====== Input material ======
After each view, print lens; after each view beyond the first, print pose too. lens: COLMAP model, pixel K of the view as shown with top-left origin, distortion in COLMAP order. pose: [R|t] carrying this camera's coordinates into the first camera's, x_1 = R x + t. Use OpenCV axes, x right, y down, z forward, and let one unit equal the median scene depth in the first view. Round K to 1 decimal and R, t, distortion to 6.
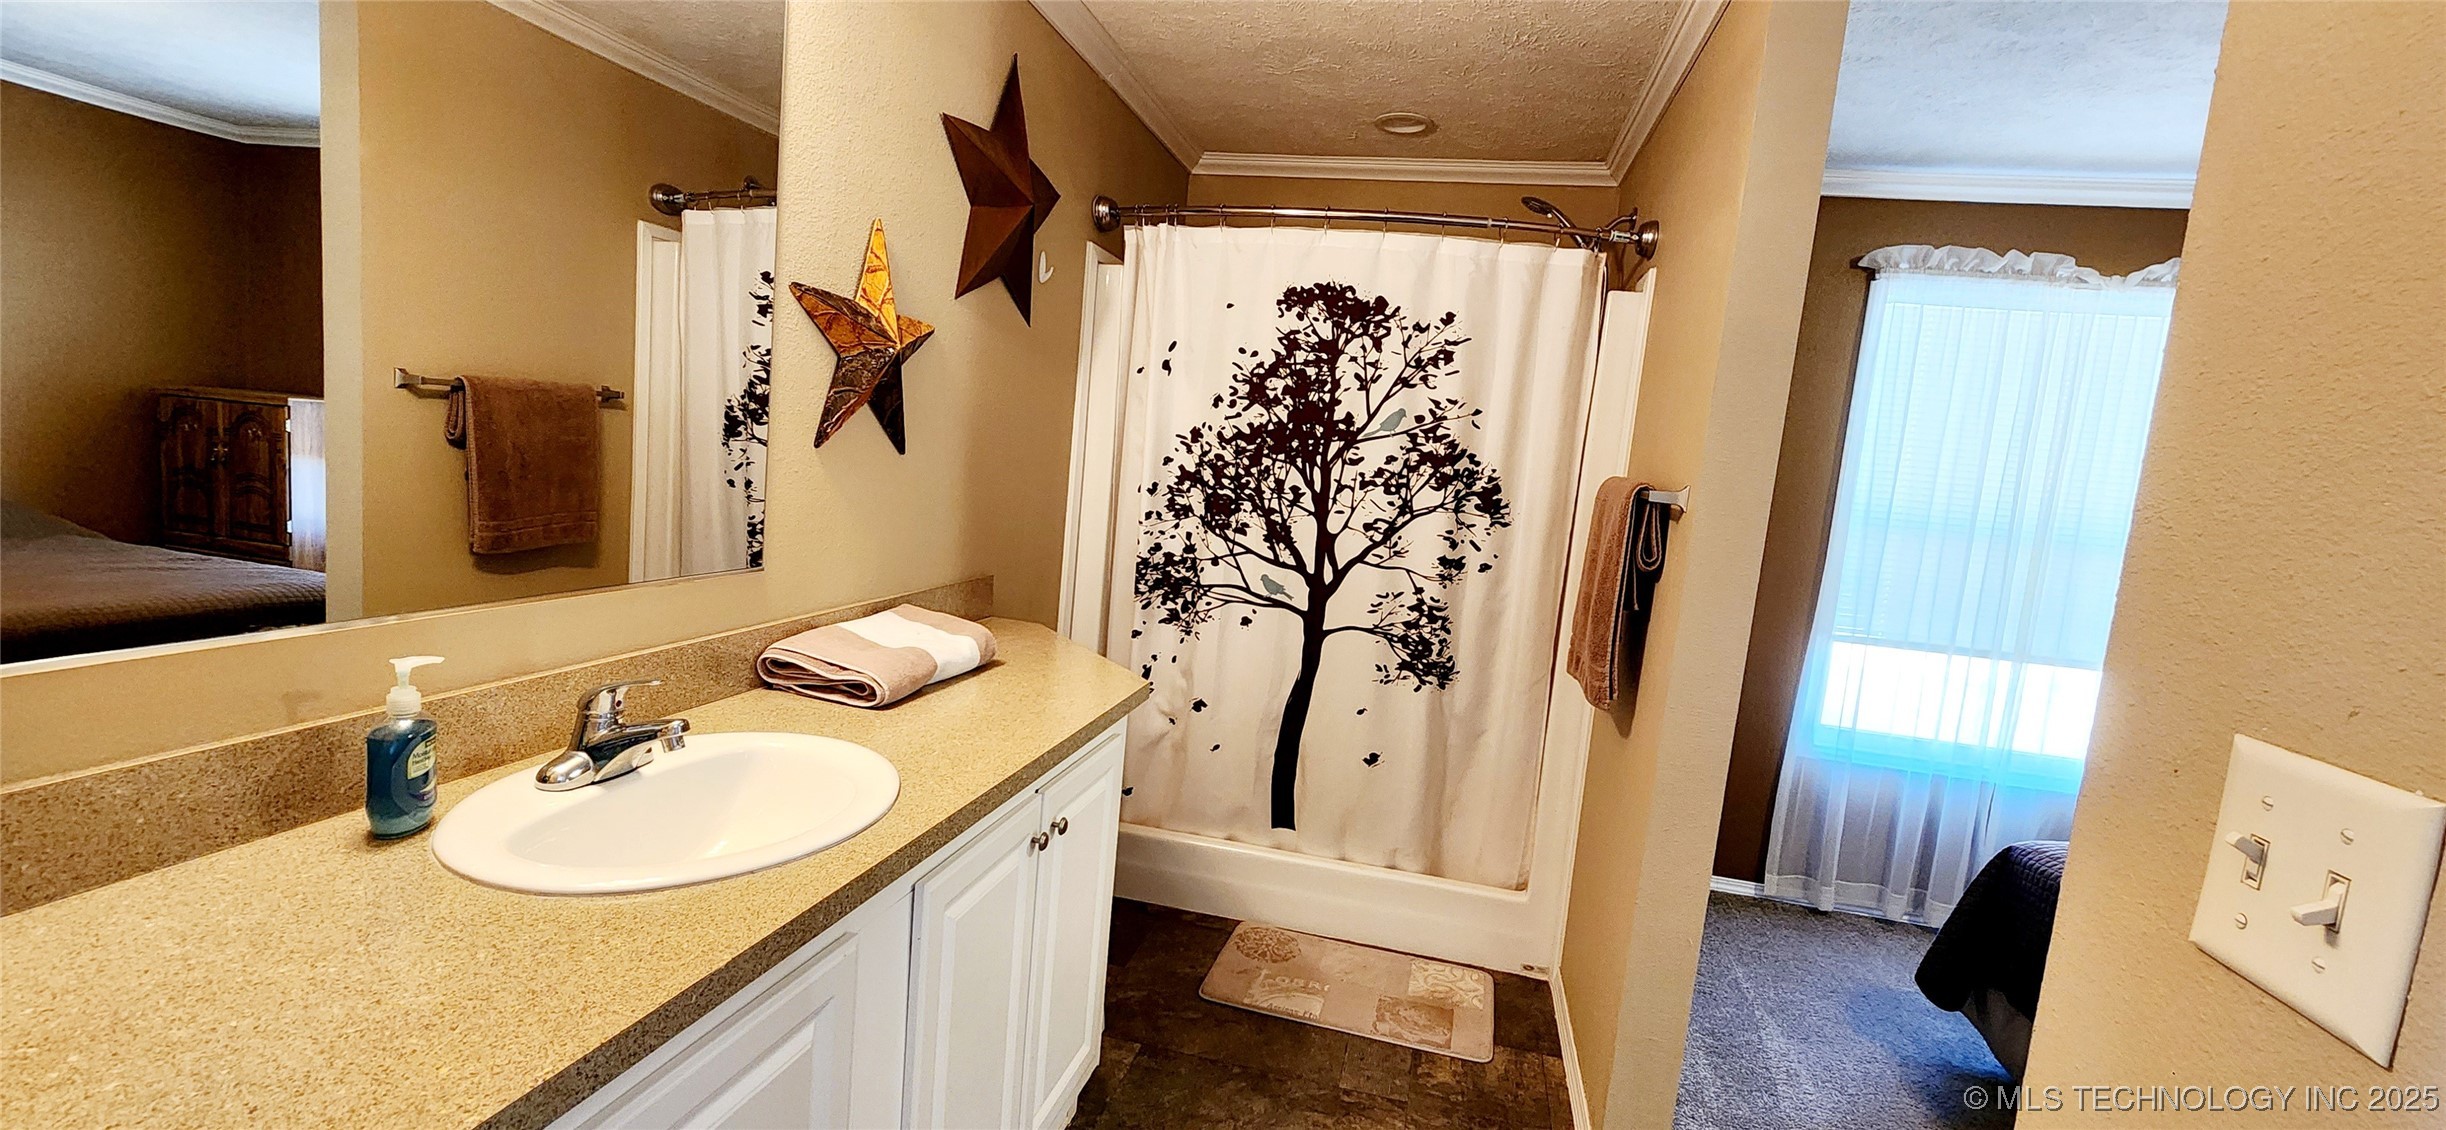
lens RADIAL K [[999.7, 0, 1235.4], [0, 999.7, 559.6], [0, 0, 1]] dist [-0.000004, -0.000943]
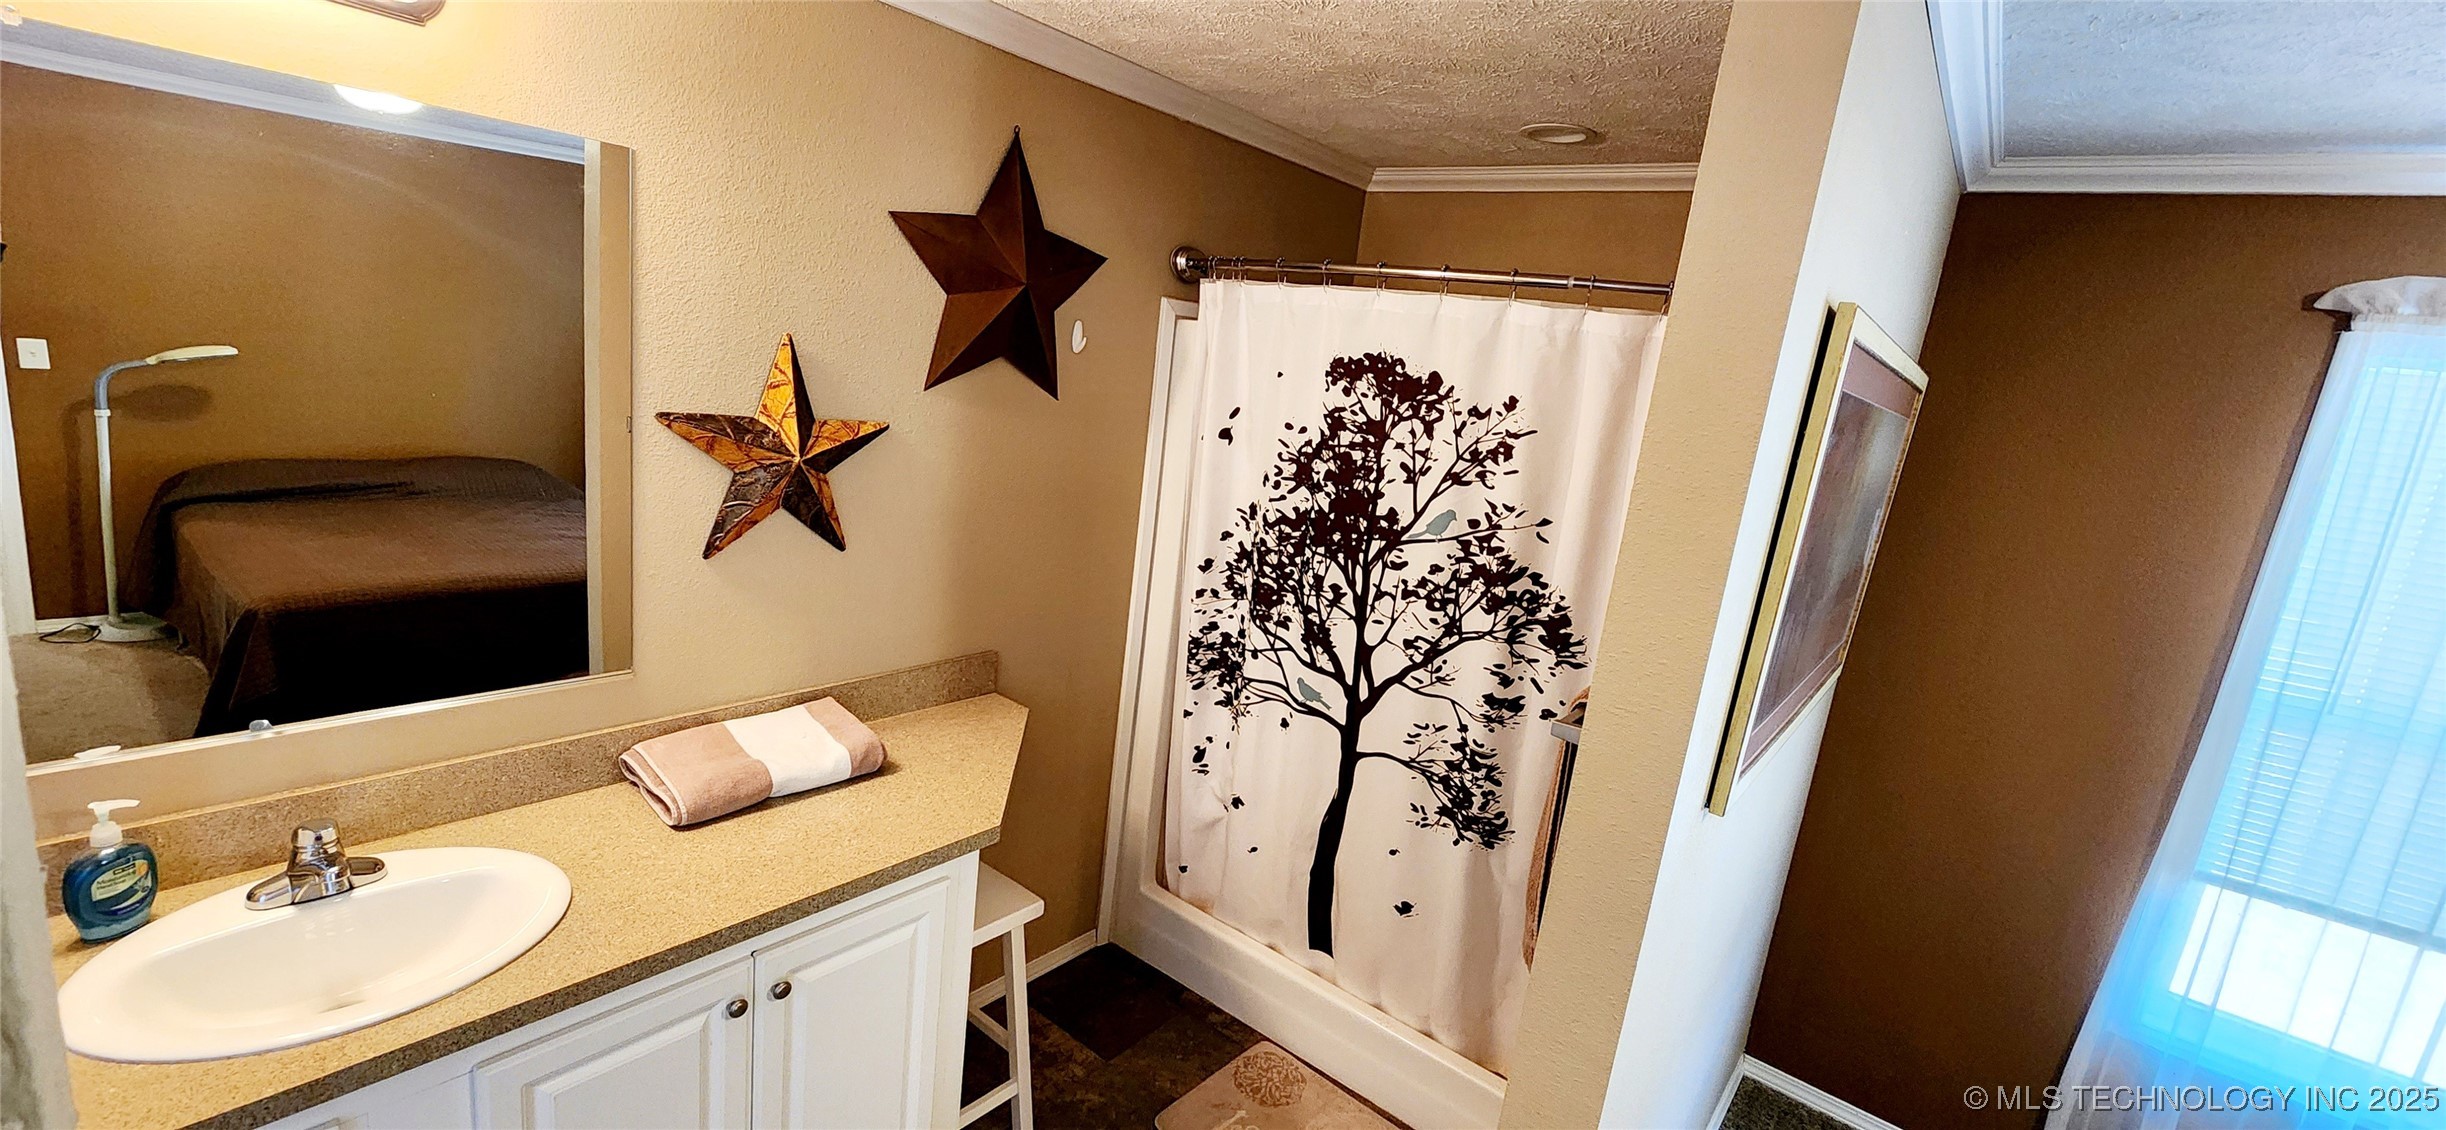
lens RADIAL K [[999.7, 0, 1237.5], [0, 999.7, 559.7], [0, 0, 1]] dist [-0.000004, -0.000943]
pose [[0.903442, 0.102408, -0.416300, 0.340511], [-0.080956, 0.994332, 0.068913, -0.147232], [0.420997, -0.028557, 0.906612, 0.176789]]
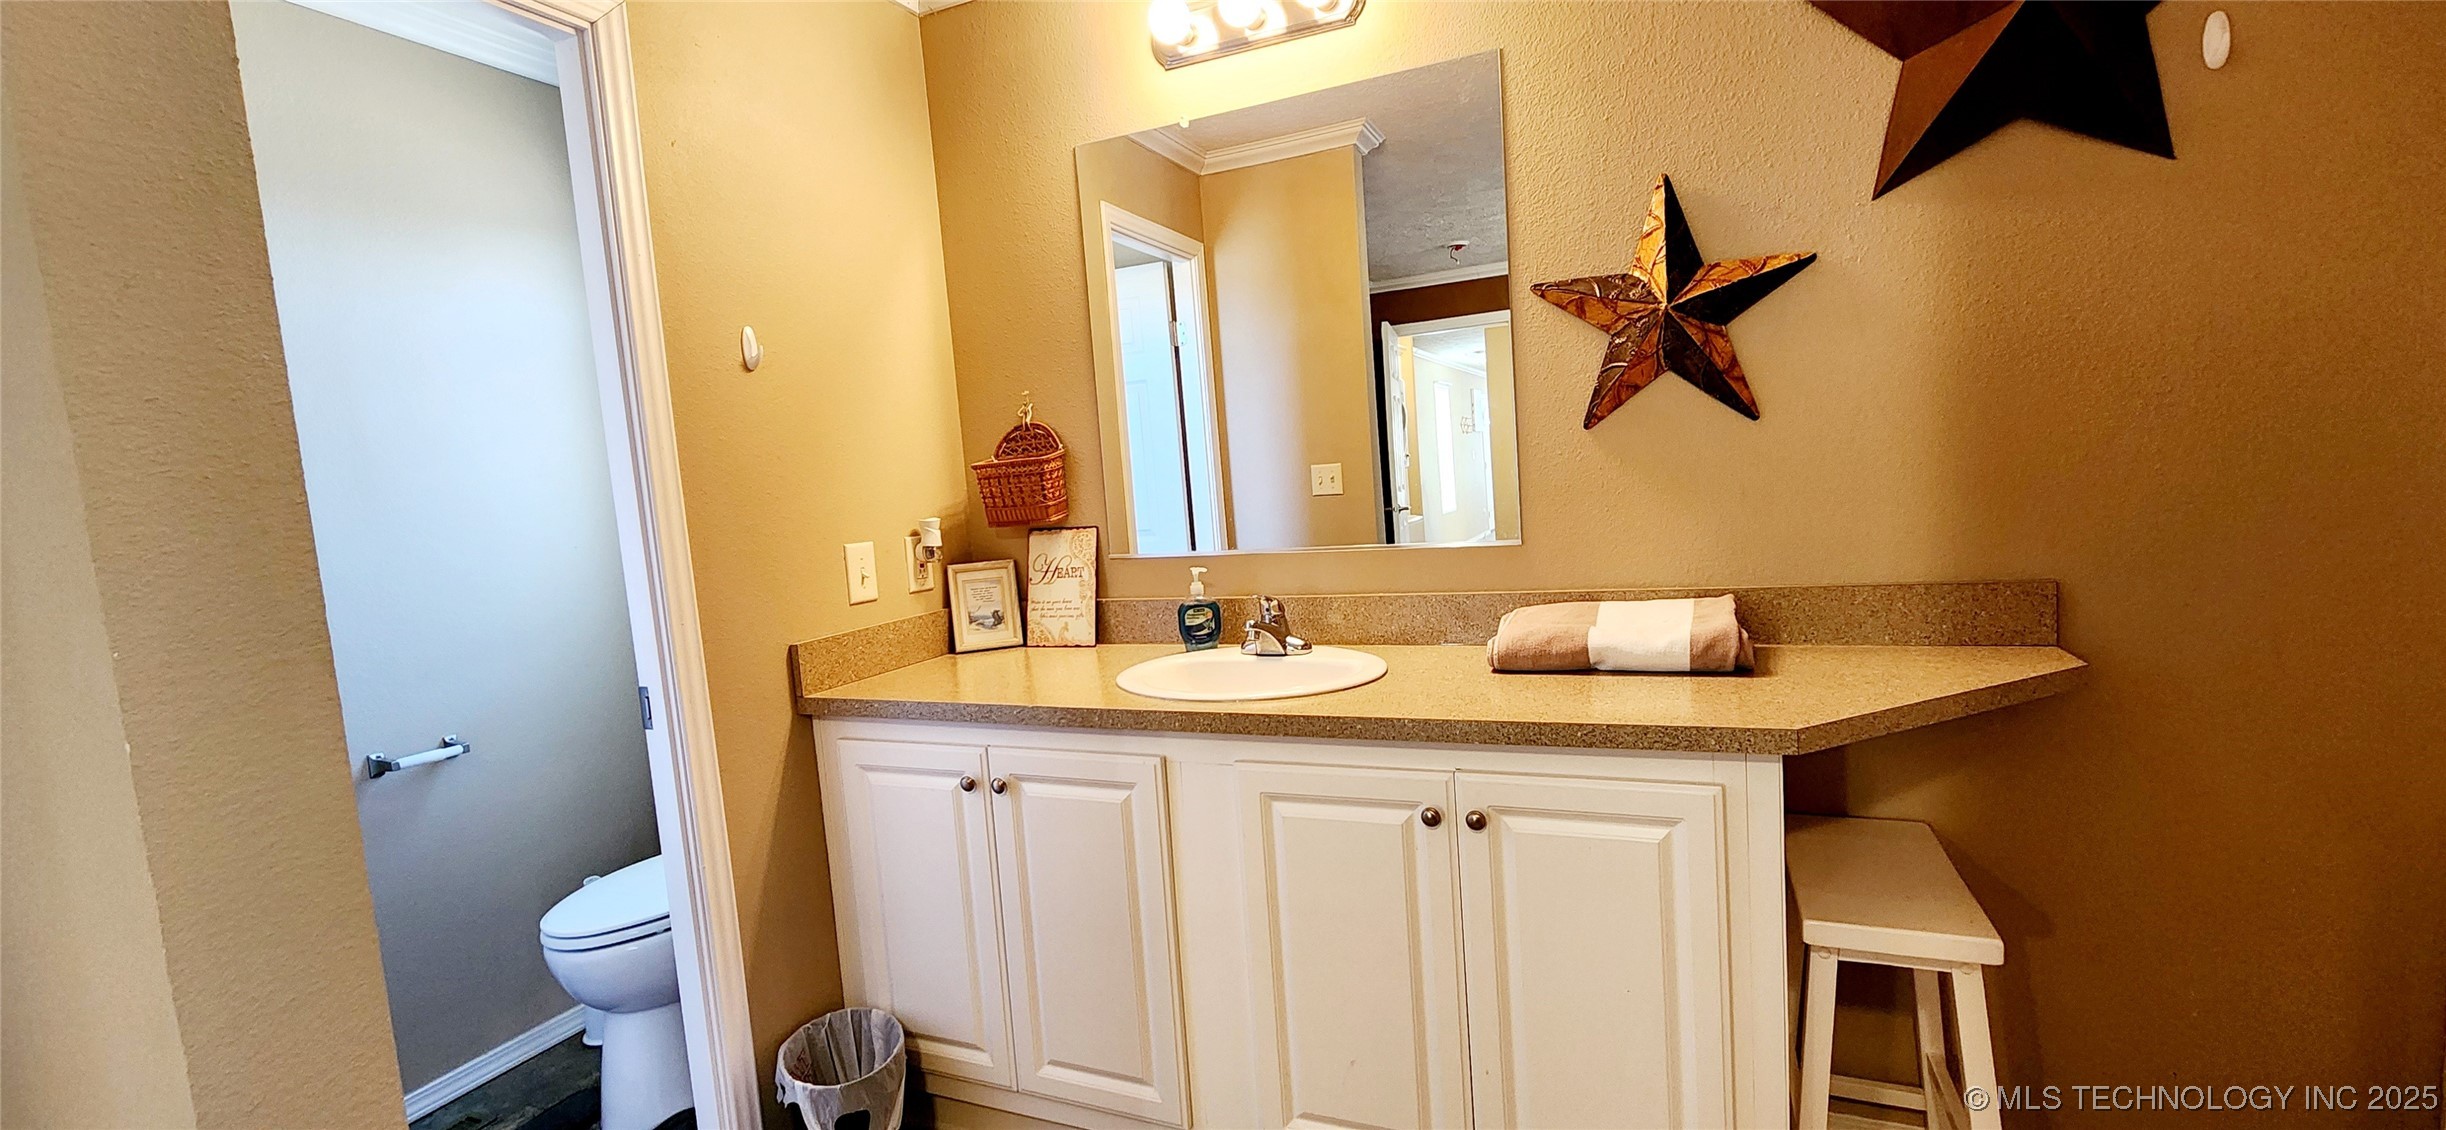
lens RADIAL K [[999.7, 0, 1230.5], [0, 999.7, 557.4], [0, 0, 1]] dist [-0.000004, -0.000943]
pose [[-0.188367, 0.009569, -0.982052, 0.432498], [-0.046424, 0.998748, 0.018636, 0.012620], [0.981001, 0.049101, -0.187687, 0.536419]]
======
● Task requirements: Quote all of the lines above verbatim, leaving the pictures out of your answer.

● Exercise solution:
After each view, print lens; after each view beyond the first, print pose too. lens: COLMAP model, pixel K of the view as shown with top-left origin, distortion in COLMAP order. pose: [R|t] carrying this camera's coordinates into the first camera's, x_1 = R x + t. Use OpenCV axes, x right, y down, z forward, and let one unit equal the median scene depth in the first view. Round K to 1 decimal and R, t, distortion to 6.
lens RADIAL K [[999.7, 0, 1235.4], [0, 999.7, 559.6], [0, 0, 1]] dist [-0.000004, -0.000943]
lens RADIAL K [[999.7, 0, 1237.5], [0, 999.7, 559.7], [0, 0, 1]] dist [-0.000004, -0.000943]
pose [[0.903442, 0.102408, -0.416300, 0.340511], [-0.080956, 0.994332, 0.068913, -0.147232], [0.420997, -0.028557, 0.906612, 0.176789]]
lens RADIAL K [[999.7, 0, 1230.5], [0, 999.7, 557.4], [0, 0, 1]] dist [-0.000004, -0.000943]
pose [[-0.188367, 0.009569, -0.982052, 0.432498], [-0.046424, 0.998748, 0.018636, 0.012620], [0.981001, 0.049101, -0.187687, 0.536419]]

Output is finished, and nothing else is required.